## TEXT SHOWN
═══

Future Network Defense Needs Self-Healing AI Systems
Artificial intelligence can analyze vast amounts of information, identifying patterns and anomalies at a speed and scale beyond human capacity. To make it an invaluable part of defense, the goal will be to create cybersecurity systems that can anticipate national security threats. Once systems can automatically reconfigure themselves and their security controls to prevent any potential breaches, the next step will be to move to machines with the power to make their own decisions.
With the escalation in automated cyber attacks, autonomous self-healing systems may be the only viable defense. However, artificial intelligence (AI) systems are entirely dependent on the quality of the data they receive. For machines to be entrusted with key decisions that affect critical national infrastructure security, organizations will need to be able to trust and verify the accuracy of the data guiding those decisions.

═══

## TASK OBJECTIVE
Swap "anomalies" for "irregularities" in the text on self-healing AI defense, and give the passage from "Future Network Defense" up to and including "their own decisions.". The records that follow were taken from a separate source.

Stored dataset items
═══

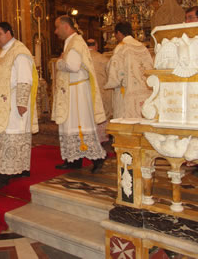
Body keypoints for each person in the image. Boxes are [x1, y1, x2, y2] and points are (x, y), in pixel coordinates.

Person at [0, 22, 38, 189]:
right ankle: (12, 170)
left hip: (13, 102)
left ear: (9, 33)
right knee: (1, 138)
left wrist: (22, 103)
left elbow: (25, 78)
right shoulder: (0, 53)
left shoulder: (20, 52)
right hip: (0, 103)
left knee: (11, 137)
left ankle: (2, 176)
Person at [52, 16, 106, 172]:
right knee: (70, 125)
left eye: (57, 27)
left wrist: (59, 62)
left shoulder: (76, 42)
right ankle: (73, 159)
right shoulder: (71, 42)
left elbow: (73, 66)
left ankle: (98, 158)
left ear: (65, 26)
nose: (55, 31)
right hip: (71, 90)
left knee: (80, 125)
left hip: (77, 92)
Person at [105, 22, 153, 119]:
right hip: (145, 93)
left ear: (118, 33)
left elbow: (114, 71)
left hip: (127, 93)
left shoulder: (121, 47)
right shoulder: (142, 47)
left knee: (127, 124)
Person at [86, 38, 113, 147]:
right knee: (101, 115)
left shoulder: (82, 58)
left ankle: (88, 138)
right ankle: (101, 139)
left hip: (86, 93)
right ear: (96, 45)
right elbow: (110, 78)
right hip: (101, 93)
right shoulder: (103, 59)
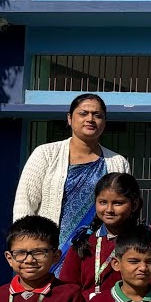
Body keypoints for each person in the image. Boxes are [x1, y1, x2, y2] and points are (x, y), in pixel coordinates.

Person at [14, 94, 131, 270]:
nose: (90, 119)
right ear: (69, 118)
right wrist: (27, 250)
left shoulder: (118, 162)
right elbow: (24, 205)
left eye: (97, 115)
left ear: (104, 122)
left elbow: (127, 210)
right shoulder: (45, 154)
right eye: (83, 113)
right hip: (49, 253)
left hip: (98, 252)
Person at [59, 172, 147, 301]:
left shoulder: (146, 242)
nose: (109, 209)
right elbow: (67, 289)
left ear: (134, 204)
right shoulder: (84, 243)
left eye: (118, 203)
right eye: (103, 202)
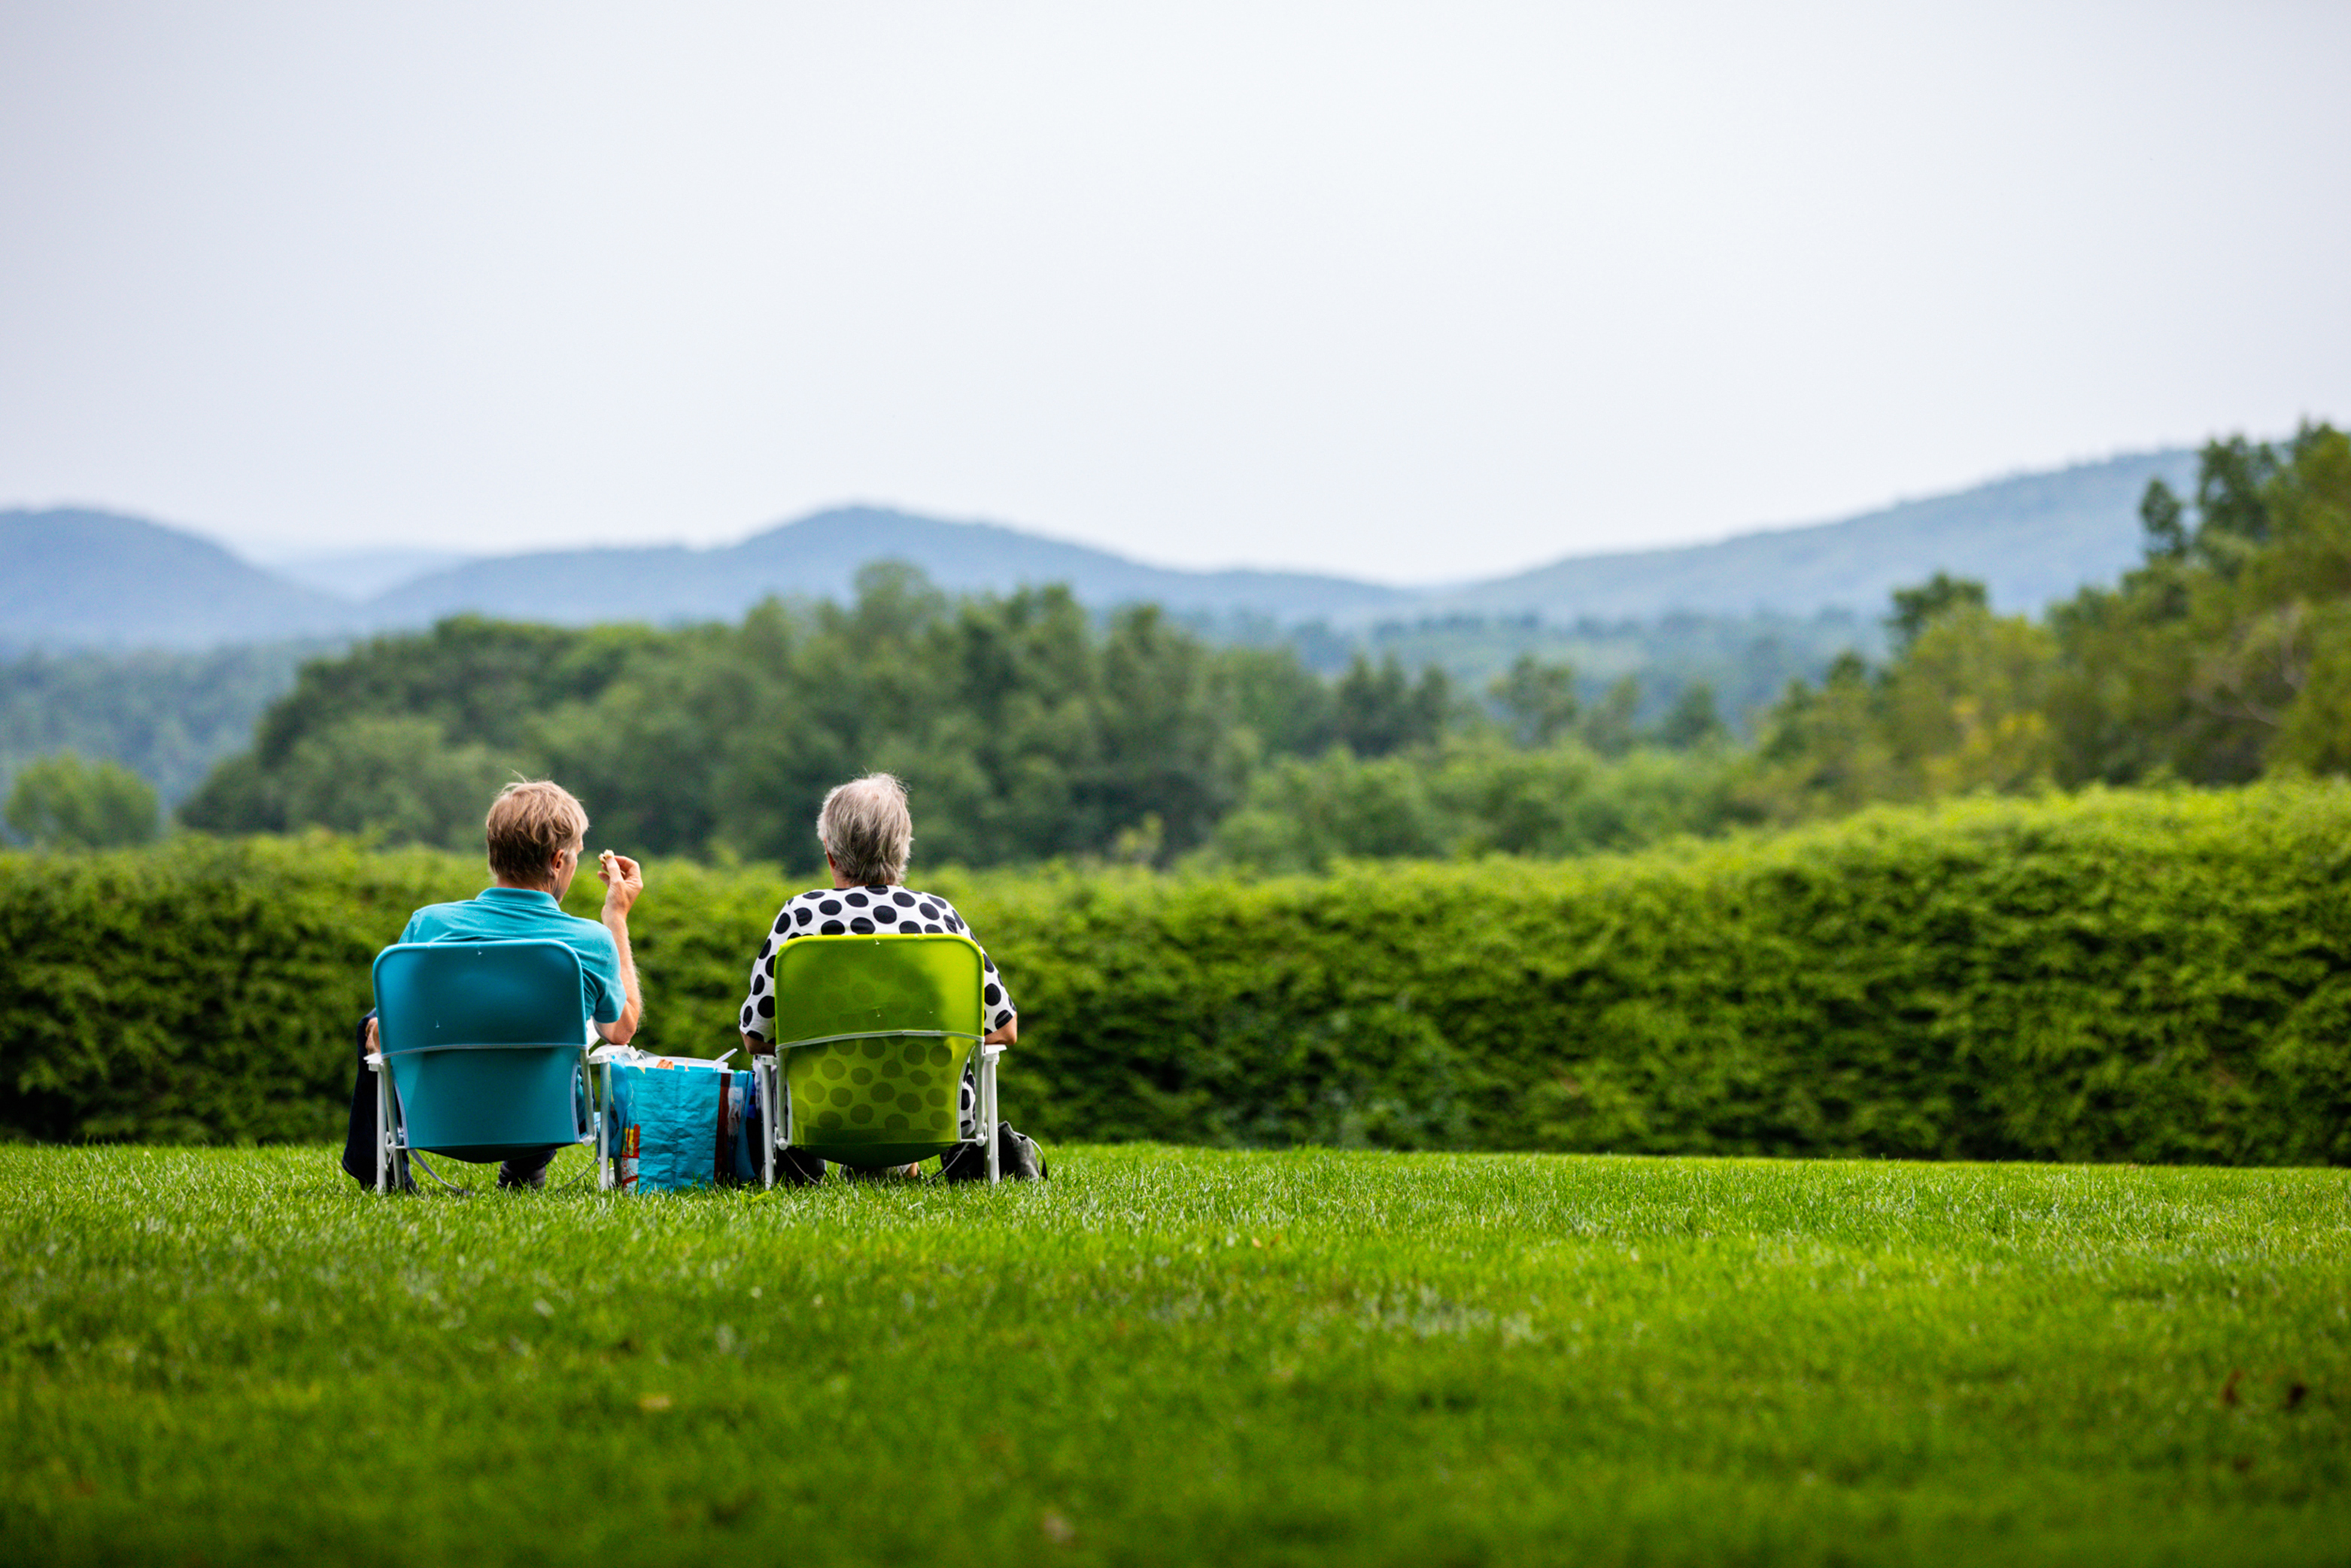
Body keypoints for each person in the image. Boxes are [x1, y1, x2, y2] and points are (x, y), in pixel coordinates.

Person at [339, 779, 645, 1191]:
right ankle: (524, 1168)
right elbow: (620, 1031)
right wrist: (617, 920)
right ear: (558, 861)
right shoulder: (589, 941)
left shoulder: (428, 925)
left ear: (493, 853)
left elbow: (391, 1031)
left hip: (433, 1117)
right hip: (543, 1122)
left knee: (376, 1020)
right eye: (575, 857)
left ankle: (380, 1169)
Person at [737, 773, 1041, 1181]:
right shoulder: (940, 918)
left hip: (821, 1122)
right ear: (904, 849)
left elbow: (755, 1038)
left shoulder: (801, 918)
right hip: (934, 1124)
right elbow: (1005, 1030)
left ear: (830, 853)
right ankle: (908, 1160)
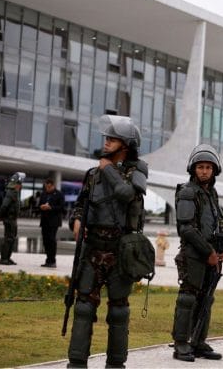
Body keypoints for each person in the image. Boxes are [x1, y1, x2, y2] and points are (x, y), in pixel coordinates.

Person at [66, 115, 148, 368]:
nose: (106, 142)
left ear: (125, 144)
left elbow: (125, 194)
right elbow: (80, 206)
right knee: (83, 308)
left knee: (119, 311)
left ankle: (116, 363)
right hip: (92, 249)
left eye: (112, 139)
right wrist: (76, 221)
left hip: (120, 250)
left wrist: (108, 169)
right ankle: (77, 362)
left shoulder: (138, 170)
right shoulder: (93, 174)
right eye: (107, 138)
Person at [171, 144, 223, 362]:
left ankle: (198, 341)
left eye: (208, 167)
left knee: (206, 298)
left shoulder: (211, 193)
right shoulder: (187, 192)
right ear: (193, 169)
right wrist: (208, 252)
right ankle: (181, 343)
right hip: (193, 255)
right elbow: (186, 228)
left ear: (214, 170)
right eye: (200, 167)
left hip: (211, 256)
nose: (204, 171)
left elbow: (218, 223)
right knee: (188, 298)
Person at [0, 172, 24, 265]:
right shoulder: (11, 192)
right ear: (17, 184)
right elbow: (4, 206)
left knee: (11, 238)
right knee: (8, 238)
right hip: (9, 219)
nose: (21, 186)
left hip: (13, 219)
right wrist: (1, 216)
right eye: (20, 184)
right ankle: (4, 258)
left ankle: (7, 258)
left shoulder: (14, 192)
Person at [39, 178, 65, 268]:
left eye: (49, 187)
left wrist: (51, 208)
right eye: (46, 187)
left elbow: (61, 208)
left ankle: (52, 261)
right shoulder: (44, 194)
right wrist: (41, 207)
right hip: (44, 221)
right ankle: (48, 260)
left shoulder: (59, 194)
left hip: (53, 222)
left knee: (51, 240)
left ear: (53, 186)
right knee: (45, 241)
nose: (47, 189)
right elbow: (39, 204)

═══

## ANSWER FOR THE TASK
Future Network Defense Needs Self-Healing AI Systems
Artificial intelligence can analyze vast amounts of information, identifying patterns and irregularities at a speed and scale beyond human capacity. To make it an invaluable part of defense, the goal will be to create cybersecurity systems that can anticipate national security threats. Once systems can automatically reconfigure themselves and their security controls to prevent any potential breaches, the next step will be to move to machines with the power to make their own decisions.